一年の中でも特に7月~11月の暑い時期に多発しています。それは暑さに弱い乳牛の体力が落ちて免疫力が下がるためと考えられます。しかし、冬季間にも発生が見られることから一年を通した防疫対策が必要です。

※同じサルモネラ症に感染する病原菌でも、届出伝染病対象となる菌種とそれ以外の菌種があります。
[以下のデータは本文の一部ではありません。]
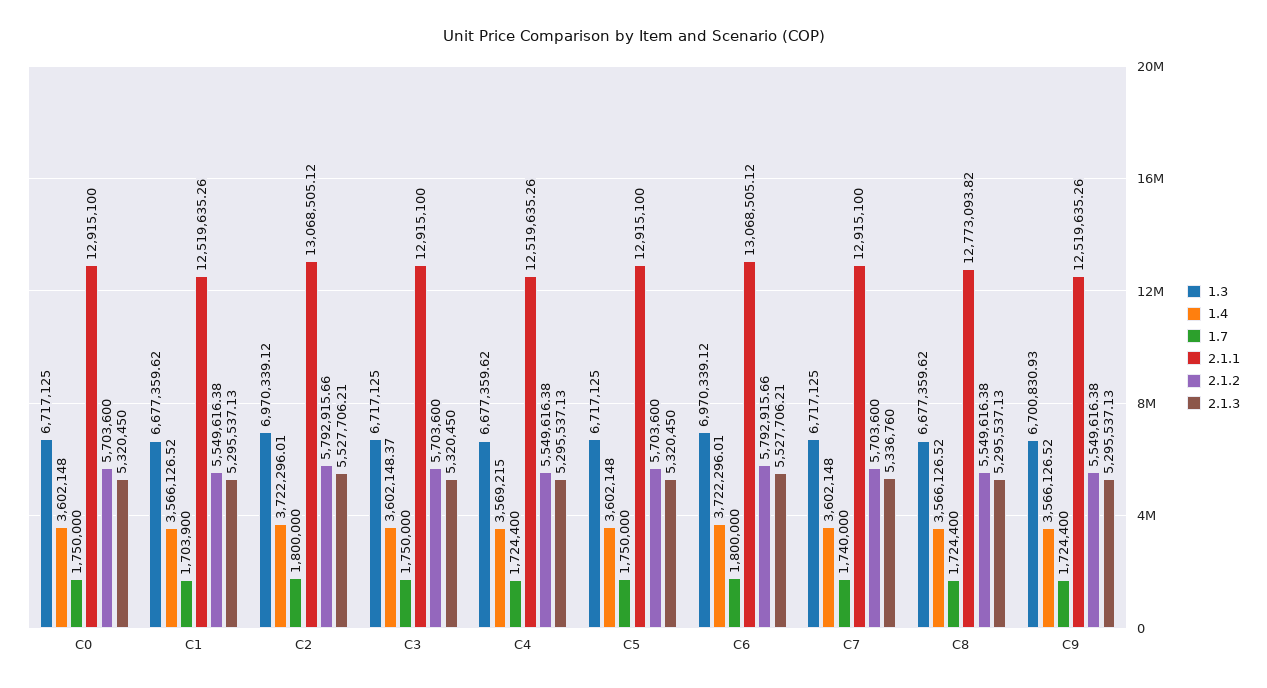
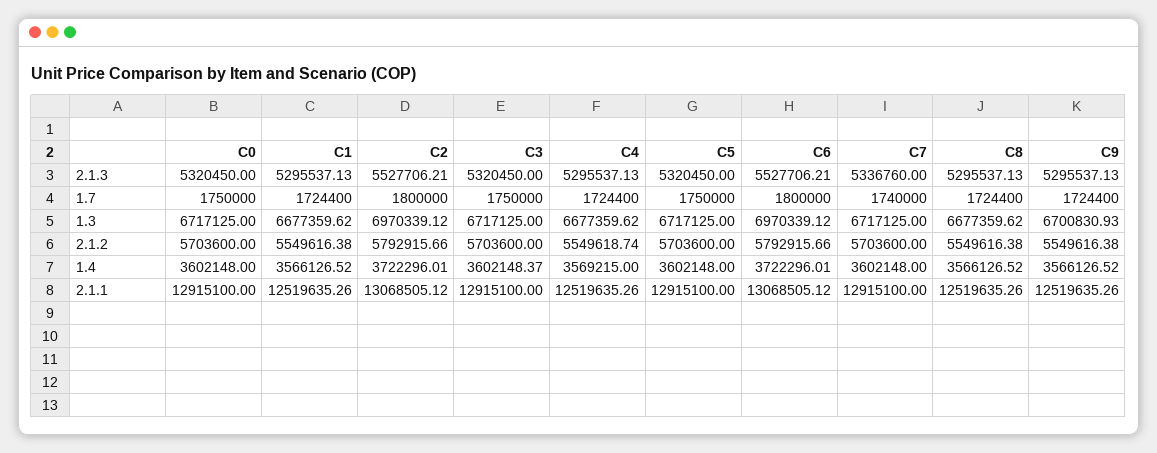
1.7, C1: 1703900 -> 1724400
2.1.2, C4: 5549616.38 -> 5549618.74
2.1.1, C8: 12773093.82 -> 12519635.26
 届出伝染病の原因となる菌の種類:「Typhmurium(ティフィムリウム)」・「Dublin(ダブリン)」

 

 

2.牛サルモネラ症による経済的損失

 

牛サルモネラ症が十勝管内の酪農家3件で、清浄化までに実際にかかった費用などの実例です。予想以上に経済損失があることがわかります。

※互助会などによる補填金額は含まれません。

 

 

3.サルモネラの侵入経路

 

サルモネラは経口感染です。採食だけでなく、牛舎内で罹患牛の糞便が付着した箇所を健康牛が舐めることで感染します。一方、サルモネラは感染牛の唾液からも感染します。採食場所や水飲み場など牛の口が直接触れる場所は日常的に衛生管理を行うことが大切です。

経口感染により牛の体内に入ると、糞便中に排菌し、牛舎環境を汚染、感染拡大につながります。

 

 

4.罹患した牛の症状

 

届出伝染病以外のサルモネラに感染した牛は、明らかな症状を示す場合が少ないため、発見が難しいです。大抵は発見先での導入時の着地検査で発覚することが多く、感染した牛はそれまで飼育していた期間に排菌しているので、知らないうちにサルモネラが農場内にまん延している恐れがあります。発生防止対策(侵入防止・拡散防止・飼養管理)を徹底し、サルモネラの感染を防ぎましょう。

 

菌種 牛の症状
届出伝染病

ティフィムリウム

ダブリン

エンテリティディス

食欲不振、発熱、下痢、流産

届出伝染病以外

(04群、07群、08群 など)

明らかな症状を示す場合が少ない

 

 

5.発生〜清浄化までの道筋

 

牛サルモネラ症の発生が確認されたら、清浄化されるまで2週間ごとに定期検査が行われます。対策期間は、個体検査で全頭が2回連続「陰性」になるまで続きます。清浄化は最短でも1ヶ月以上かかります。

その間は原則、個体の移動自粛となることから、飼料費の増大や労働的に大きな負担となります。